WHAT YOU WILL DO: Determine how many lines of the records include "Игры", and answer with the number alone.

SOURCE INFORMATION:
────────────────

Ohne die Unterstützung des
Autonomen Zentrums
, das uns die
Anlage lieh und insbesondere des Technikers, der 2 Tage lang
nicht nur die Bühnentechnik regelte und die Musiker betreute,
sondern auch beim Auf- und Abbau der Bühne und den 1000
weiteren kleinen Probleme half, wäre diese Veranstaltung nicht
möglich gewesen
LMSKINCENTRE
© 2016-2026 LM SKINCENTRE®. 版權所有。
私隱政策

────────────────

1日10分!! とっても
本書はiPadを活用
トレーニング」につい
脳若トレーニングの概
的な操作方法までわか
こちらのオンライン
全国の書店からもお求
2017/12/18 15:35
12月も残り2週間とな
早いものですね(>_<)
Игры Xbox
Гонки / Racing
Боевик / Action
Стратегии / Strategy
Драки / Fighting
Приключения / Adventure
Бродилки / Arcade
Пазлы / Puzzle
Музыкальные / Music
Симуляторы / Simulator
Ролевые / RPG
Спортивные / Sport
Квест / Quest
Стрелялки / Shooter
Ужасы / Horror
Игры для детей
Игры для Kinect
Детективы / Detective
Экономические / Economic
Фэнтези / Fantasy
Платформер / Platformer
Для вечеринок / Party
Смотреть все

────────────────

ANSWER TO THIS PROBLEM: 3